TASK REQUIREMENTS —
Among the records below, find each line that includes the string "CROSS" and copy it.

TASK INPUT —
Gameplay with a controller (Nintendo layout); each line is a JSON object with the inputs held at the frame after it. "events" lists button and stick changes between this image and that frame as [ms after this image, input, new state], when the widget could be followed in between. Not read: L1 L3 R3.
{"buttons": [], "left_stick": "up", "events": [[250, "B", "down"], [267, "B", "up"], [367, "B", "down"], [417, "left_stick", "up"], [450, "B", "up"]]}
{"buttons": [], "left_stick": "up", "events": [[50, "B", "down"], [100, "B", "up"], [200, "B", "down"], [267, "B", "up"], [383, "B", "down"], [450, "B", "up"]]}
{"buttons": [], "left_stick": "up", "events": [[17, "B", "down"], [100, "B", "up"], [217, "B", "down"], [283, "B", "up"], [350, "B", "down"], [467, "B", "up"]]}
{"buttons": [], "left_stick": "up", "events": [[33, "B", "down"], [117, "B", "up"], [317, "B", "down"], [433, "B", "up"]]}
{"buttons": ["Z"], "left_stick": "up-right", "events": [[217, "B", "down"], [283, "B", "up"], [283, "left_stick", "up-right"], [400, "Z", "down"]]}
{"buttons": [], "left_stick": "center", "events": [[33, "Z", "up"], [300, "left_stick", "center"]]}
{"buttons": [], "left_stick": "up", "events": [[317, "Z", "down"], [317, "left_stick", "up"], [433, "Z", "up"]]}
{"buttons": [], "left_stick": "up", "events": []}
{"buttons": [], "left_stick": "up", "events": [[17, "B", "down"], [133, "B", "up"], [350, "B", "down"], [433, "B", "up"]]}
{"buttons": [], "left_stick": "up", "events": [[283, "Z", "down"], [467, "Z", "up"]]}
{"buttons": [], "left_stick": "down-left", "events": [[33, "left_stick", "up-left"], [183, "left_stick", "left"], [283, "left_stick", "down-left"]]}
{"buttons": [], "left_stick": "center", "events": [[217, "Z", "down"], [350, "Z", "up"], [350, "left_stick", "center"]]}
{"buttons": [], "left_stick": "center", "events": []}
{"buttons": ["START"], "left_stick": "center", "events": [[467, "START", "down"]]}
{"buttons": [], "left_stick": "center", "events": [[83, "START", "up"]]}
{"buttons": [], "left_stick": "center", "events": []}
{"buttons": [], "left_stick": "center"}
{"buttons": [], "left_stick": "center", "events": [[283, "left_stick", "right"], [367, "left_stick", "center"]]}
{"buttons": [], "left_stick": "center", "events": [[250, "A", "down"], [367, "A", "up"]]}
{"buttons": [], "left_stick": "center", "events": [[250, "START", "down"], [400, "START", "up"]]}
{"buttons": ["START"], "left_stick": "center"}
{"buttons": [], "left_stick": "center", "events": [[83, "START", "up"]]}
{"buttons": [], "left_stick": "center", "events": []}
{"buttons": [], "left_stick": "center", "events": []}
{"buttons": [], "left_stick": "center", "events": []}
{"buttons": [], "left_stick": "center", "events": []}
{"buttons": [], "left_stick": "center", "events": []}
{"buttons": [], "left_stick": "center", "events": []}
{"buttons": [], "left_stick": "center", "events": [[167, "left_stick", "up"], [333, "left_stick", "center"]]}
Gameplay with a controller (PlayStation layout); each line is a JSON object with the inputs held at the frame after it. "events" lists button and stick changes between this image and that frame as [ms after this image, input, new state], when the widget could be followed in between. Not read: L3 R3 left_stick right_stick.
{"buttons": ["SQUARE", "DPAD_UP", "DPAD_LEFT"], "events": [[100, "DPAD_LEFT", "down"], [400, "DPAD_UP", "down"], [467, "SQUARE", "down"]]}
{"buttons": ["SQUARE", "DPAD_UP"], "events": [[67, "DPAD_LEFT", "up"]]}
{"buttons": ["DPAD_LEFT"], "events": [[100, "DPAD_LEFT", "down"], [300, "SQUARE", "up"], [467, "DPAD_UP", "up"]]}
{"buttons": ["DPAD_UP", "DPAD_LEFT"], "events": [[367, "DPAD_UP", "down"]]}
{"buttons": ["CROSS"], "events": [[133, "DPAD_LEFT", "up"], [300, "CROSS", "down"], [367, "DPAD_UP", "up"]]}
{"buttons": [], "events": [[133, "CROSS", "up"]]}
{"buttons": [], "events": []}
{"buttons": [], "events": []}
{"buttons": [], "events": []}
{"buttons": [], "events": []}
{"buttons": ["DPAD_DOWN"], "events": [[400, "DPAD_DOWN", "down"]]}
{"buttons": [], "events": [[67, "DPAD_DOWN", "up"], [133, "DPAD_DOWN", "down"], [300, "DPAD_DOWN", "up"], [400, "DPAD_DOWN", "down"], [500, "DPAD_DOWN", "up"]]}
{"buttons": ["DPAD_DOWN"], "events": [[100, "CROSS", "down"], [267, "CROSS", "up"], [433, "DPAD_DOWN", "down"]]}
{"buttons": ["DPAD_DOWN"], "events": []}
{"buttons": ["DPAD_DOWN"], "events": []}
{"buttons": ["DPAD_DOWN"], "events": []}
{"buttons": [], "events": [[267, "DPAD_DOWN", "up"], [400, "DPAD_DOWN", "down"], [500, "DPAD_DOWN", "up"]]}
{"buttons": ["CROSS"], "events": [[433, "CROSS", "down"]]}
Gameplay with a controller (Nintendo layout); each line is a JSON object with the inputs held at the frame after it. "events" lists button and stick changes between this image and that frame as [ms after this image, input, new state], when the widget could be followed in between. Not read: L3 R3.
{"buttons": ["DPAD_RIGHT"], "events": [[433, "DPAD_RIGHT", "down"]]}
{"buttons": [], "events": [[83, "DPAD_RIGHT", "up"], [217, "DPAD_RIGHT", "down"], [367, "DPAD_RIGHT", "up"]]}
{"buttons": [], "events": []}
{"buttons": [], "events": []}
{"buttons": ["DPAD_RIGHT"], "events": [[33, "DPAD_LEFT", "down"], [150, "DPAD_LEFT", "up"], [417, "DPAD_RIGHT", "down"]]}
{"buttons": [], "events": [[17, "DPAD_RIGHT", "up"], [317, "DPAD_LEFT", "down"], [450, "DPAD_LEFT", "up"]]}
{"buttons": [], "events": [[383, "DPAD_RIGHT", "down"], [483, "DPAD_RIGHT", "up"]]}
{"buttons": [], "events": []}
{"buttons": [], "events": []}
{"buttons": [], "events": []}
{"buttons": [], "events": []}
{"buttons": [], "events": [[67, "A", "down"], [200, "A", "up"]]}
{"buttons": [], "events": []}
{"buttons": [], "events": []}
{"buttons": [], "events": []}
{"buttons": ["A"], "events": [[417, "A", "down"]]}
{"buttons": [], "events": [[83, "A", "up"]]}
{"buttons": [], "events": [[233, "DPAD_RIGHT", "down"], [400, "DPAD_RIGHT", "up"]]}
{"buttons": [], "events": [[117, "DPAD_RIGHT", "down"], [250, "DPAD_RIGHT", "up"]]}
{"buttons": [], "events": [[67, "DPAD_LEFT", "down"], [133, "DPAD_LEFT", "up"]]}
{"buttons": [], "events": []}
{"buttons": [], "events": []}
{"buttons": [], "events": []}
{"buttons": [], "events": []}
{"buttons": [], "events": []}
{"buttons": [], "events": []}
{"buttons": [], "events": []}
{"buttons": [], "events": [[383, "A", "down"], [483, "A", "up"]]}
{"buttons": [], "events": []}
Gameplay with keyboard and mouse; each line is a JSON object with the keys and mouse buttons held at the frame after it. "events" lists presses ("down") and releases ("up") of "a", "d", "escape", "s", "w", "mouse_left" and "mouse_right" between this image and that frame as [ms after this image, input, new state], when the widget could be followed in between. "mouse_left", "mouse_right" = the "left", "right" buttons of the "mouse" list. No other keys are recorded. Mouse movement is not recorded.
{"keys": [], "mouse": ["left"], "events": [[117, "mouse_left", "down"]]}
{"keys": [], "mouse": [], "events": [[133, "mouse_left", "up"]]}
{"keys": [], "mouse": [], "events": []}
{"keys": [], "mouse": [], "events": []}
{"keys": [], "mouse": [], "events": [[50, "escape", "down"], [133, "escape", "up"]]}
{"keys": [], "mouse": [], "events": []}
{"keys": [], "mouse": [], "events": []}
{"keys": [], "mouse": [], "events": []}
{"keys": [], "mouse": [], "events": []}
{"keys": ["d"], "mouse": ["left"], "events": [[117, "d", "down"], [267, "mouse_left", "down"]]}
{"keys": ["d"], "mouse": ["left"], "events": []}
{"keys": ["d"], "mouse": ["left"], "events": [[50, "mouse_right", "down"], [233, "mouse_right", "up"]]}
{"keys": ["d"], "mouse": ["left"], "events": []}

TASK RESPONSE —
{"buttons": ["CROSS"], "events": [[133, "DPAD_LEFT", "up"], [300, "CROSS", "down"], [367, "DPAD_UP", "up"]]}
{"buttons": [], "events": [[133, "CROSS", "up"]]}
{"buttons": ["DPAD_DOWN"], "events": [[100, "CROSS", "down"], [267, "CROSS", "up"], [433, "DPAD_DOWN", "down"]]}
{"buttons": ["CROSS"], "events": [[433, "CROSS", "down"]]}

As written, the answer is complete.